━━ DATA FOR THIS TASK

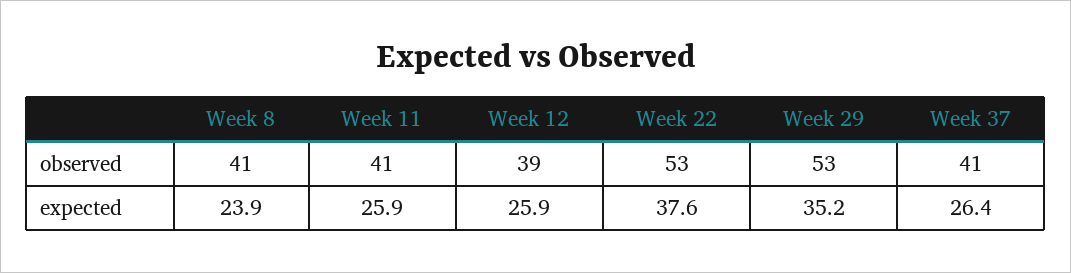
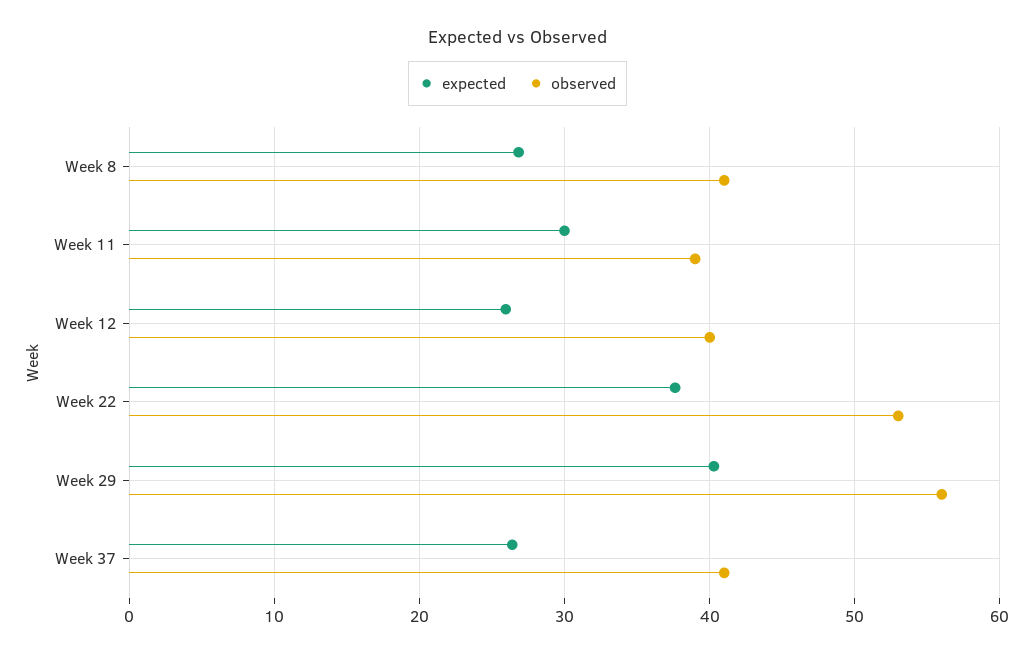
observed, Week 11: 41 -> 39
observed, Week 12: 39 -> 40
observed, Week 29: 53 -> 56
expected, Week 8: 23.9 -> 27
expected, Week 11: 25.9 -> 30
expected, Week 29: 35.2 -> 40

━━━━

● **EXERCISE INSTRUCTIONS**
Copy all lines from the data above that contain the word "observed".

● **ANSWER SPACE**
observed, Week 11: 41 -> 39
observed, Week 12: 39 -> 40
observed, Week 29: 53 -> 56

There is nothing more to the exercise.